(Task item)
Please write out exactly the lines of the data below from the line holding "Hilbert space, according" through the line holding "under quantum mechanics", and leave out the rest.

(Material for this exercise)
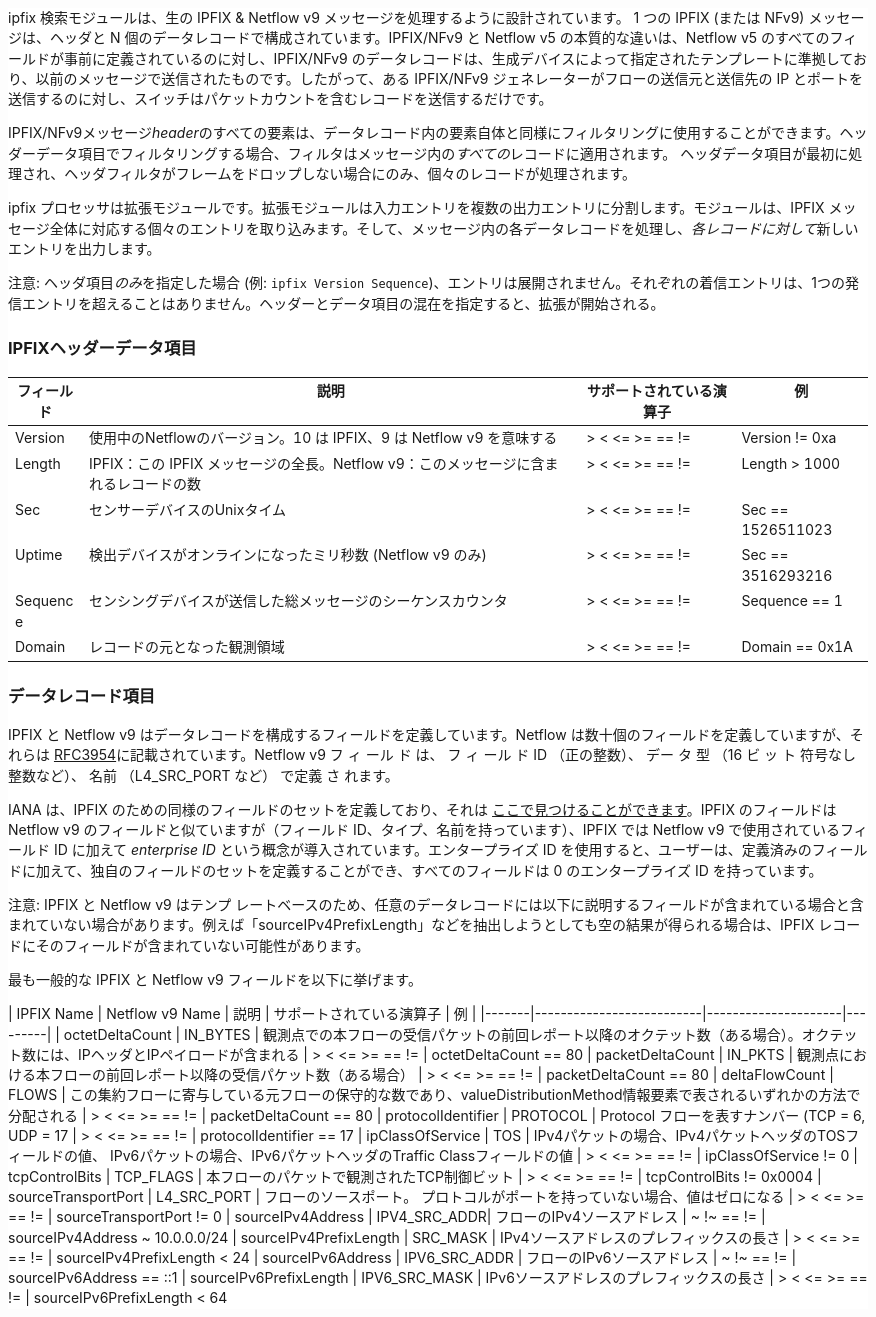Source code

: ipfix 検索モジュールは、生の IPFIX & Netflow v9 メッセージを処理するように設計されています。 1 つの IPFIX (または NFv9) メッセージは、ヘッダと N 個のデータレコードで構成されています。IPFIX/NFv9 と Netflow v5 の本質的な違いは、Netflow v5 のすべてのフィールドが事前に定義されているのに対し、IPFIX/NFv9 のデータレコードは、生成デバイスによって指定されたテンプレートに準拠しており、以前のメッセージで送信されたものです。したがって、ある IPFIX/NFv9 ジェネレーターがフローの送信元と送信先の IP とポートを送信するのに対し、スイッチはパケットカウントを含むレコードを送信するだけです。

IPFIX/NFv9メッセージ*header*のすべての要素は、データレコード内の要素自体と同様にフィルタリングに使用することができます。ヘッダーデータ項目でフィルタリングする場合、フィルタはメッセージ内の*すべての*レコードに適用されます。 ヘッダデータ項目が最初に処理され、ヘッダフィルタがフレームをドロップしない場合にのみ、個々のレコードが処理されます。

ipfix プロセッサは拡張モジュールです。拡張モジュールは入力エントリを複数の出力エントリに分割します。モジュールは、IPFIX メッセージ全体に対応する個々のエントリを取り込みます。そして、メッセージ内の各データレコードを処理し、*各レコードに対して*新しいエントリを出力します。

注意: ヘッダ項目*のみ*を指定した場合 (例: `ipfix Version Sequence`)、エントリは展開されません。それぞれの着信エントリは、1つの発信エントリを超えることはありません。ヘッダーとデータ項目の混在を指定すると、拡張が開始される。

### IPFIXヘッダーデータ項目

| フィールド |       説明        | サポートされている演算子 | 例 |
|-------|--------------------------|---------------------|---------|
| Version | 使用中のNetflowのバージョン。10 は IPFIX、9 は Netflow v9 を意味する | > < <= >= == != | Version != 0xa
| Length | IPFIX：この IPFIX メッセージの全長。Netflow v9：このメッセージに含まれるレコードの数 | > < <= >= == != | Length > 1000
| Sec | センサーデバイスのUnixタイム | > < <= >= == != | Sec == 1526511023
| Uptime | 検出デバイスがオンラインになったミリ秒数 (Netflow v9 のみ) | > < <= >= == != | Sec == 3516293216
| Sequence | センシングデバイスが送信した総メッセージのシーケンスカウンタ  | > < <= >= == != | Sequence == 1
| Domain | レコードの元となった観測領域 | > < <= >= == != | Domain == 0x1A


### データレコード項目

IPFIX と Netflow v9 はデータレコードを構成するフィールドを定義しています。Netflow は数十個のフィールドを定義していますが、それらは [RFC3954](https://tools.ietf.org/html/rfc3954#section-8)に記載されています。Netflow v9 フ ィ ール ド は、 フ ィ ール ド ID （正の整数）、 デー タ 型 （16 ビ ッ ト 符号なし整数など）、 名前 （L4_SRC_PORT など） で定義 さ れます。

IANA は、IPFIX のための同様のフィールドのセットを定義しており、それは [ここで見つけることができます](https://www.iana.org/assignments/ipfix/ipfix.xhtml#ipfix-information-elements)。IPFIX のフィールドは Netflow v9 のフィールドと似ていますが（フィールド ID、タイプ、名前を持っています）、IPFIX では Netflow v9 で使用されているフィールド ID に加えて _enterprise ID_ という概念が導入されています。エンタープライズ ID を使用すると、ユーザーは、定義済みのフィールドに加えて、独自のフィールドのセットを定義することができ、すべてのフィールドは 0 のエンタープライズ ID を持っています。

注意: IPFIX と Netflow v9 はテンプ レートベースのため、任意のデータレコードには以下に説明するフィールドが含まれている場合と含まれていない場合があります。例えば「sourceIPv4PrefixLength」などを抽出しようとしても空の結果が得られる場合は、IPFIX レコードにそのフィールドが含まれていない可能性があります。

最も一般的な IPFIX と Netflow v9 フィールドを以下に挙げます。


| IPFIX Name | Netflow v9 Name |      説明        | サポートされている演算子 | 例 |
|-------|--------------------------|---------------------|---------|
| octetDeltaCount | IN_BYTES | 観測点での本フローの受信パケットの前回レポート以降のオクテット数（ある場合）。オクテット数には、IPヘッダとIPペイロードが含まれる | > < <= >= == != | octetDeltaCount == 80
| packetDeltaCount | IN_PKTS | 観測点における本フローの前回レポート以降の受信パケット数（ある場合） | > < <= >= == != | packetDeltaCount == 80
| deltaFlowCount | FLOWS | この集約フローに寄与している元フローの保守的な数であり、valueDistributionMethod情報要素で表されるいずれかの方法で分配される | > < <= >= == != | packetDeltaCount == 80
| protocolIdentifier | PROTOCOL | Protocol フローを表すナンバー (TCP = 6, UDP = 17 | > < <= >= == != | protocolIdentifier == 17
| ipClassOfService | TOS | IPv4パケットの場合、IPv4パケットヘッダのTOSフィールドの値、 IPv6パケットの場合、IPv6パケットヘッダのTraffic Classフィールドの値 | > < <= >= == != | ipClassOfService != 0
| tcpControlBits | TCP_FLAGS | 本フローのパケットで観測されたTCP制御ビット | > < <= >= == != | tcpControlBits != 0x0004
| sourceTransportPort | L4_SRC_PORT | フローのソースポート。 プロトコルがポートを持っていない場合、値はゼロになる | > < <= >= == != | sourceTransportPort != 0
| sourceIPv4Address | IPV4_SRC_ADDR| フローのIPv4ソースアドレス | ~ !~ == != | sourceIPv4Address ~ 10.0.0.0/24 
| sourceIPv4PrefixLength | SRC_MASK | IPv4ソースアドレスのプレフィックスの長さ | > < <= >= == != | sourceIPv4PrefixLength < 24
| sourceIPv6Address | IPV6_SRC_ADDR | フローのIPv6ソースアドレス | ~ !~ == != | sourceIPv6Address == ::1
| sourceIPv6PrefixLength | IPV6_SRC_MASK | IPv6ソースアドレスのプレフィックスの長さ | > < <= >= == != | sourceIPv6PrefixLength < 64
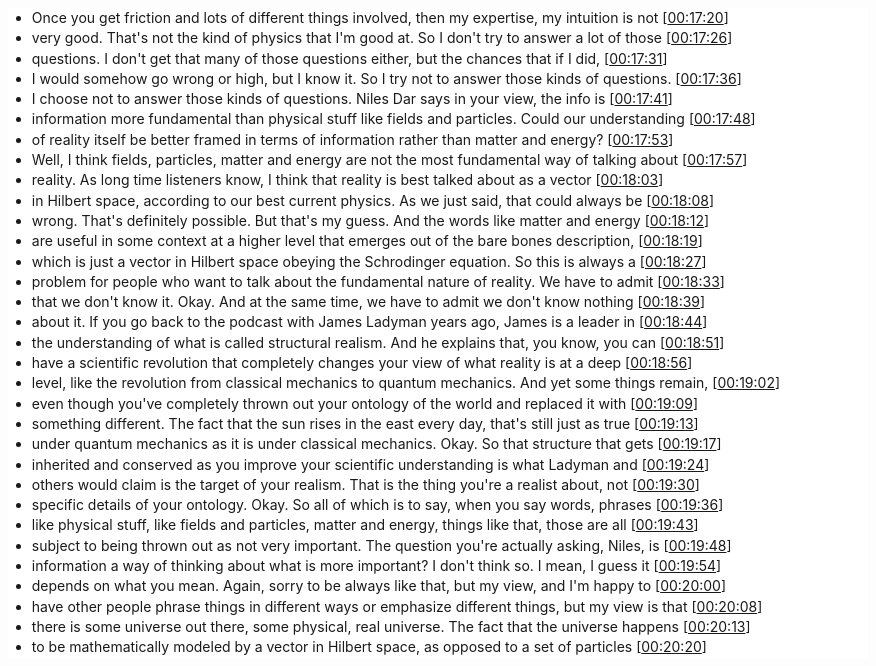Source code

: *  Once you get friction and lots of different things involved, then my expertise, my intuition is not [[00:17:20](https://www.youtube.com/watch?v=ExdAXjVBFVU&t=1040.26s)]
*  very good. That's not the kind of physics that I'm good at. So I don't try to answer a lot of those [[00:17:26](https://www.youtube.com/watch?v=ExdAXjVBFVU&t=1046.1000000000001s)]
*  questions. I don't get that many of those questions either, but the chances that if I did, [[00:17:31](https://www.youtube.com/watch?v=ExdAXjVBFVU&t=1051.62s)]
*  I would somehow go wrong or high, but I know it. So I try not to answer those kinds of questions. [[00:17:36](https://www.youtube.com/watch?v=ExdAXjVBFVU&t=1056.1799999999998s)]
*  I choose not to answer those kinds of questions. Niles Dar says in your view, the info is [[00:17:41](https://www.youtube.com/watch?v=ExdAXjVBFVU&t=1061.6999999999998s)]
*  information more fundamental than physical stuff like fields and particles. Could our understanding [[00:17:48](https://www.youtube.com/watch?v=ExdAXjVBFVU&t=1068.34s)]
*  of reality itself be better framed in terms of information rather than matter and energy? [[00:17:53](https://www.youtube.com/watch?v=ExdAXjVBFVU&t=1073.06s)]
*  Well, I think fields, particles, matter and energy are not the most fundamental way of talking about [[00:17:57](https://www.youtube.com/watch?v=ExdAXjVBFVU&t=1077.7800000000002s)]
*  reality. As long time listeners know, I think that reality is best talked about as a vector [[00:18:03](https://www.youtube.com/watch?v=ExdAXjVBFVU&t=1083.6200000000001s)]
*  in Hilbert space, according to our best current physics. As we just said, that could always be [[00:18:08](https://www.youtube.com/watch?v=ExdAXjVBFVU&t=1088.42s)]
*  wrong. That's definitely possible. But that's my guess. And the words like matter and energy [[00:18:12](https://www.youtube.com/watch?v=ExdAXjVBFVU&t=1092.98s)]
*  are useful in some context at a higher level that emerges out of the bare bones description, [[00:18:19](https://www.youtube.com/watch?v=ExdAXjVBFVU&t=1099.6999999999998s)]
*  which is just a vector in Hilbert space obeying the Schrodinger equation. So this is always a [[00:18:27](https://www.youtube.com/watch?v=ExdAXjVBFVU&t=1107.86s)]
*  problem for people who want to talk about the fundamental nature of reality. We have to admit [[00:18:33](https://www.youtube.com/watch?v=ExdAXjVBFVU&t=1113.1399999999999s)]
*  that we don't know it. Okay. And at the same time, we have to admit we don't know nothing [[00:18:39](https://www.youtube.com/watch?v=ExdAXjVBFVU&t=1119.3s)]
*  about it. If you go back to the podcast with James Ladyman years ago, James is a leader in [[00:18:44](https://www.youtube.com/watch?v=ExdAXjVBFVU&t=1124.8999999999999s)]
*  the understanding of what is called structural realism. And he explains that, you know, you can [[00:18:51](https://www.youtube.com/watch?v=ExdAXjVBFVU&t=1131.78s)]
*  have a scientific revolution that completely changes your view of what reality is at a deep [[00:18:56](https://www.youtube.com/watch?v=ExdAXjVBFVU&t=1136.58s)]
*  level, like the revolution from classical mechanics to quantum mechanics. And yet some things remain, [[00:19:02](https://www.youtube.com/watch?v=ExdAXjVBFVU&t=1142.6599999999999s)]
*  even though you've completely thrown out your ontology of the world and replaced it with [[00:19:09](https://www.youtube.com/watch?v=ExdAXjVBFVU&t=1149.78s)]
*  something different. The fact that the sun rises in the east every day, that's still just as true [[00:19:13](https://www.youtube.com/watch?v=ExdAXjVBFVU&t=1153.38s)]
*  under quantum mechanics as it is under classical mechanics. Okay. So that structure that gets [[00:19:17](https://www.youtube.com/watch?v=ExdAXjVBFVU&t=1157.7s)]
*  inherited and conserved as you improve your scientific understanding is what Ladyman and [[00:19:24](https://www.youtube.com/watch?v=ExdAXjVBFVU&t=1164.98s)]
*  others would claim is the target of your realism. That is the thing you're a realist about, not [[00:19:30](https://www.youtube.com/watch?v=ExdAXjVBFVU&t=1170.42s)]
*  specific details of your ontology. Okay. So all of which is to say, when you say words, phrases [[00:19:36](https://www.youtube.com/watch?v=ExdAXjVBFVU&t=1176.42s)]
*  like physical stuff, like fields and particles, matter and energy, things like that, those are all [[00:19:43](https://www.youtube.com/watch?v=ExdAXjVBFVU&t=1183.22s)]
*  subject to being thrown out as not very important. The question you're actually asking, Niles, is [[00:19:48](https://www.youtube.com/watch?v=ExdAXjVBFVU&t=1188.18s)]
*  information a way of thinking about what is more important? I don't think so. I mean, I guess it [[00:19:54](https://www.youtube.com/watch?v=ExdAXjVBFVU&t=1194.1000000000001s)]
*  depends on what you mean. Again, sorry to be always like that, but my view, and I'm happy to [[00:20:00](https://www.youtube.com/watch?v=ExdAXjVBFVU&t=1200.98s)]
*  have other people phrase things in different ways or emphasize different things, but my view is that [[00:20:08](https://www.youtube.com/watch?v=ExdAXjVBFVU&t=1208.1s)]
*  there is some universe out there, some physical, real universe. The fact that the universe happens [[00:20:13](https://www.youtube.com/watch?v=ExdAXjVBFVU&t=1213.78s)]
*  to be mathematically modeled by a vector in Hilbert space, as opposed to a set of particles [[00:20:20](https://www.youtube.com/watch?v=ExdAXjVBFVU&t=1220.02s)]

(Written answer)
*  in Hilbert space, according to our best current physics. As we just said, that could always be [[00:18:08](https://www.youtube.com/watch?v=ExdAXjVBFVU&t=1088.42s)]
*  wrong. That's definitely possible. But that's my guess. And the words like matter and energy [[00:18:12](https://www.youtube.com/watch?v=ExdAXjVBFVU&t=1092.98s)]
*  are useful in some context at a higher level that emerges out of the bare bones description, [[00:18:19](https://www.youtube.com/watch?v=ExdAXjVBFVU&t=1099.6999999999998s)]
*  which is just a vector in Hilbert space obeying the Schrodinger equation. So this is always a [[00:18:27](https://www.youtube.com/watch?v=ExdAXjVBFVU&t=1107.86s)]
*  problem for people who want to talk about the fundamental nature of reality. We have to admit [[00:18:33](https://www.youtube.com/watch?v=ExdAXjVBFVU&t=1113.1399999999999s)]
*  that we don't know it. Okay. And at the same time, we have to admit we don't know nothing [[00:18:39](https://www.youtube.com/watch?v=ExdAXjVBFVU&t=1119.3s)]
*  about it. If you go back to the podcast with James Ladyman years ago, James is a leader in [[00:18:44](https://www.youtube.com/watch?v=ExdAXjVBFVU&t=1124.8999999999999s)]
*  the understanding of what is called structural realism. And he explains that, you know, you can [[00:18:51](https://www.youtube.com/watch?v=ExdAXjVBFVU&t=1131.78s)]
*  have a scientific revolution that completely changes your view of what reality is at a deep [[00:18:56](https://www.youtube.com/watch?v=ExdAXjVBFVU&t=1136.58s)]
*  level, like the revolution from classical mechanics to quantum mechanics. And yet some things remain, [[00:19:02](https://www.youtube.com/watch?v=ExdAXjVBFVU&t=1142.6599999999999s)]
*  even though you've completely thrown out your ontology of the world and replaced it with [[00:19:09](https://www.youtube.com/watch?v=ExdAXjVBFVU&t=1149.78s)]
*  something different. The fact that the sun rises in the east every day, that's still just as true [[00:19:13](https://www.youtube.com/watch?v=ExdAXjVBFVU&t=1153.38s)]
*  under quantum mechanics as it is under classical mechanics. Okay. So that structure that gets [[00:19:17](https://www.youtube.com/watch?v=ExdAXjVBFVU&t=1157.7s)]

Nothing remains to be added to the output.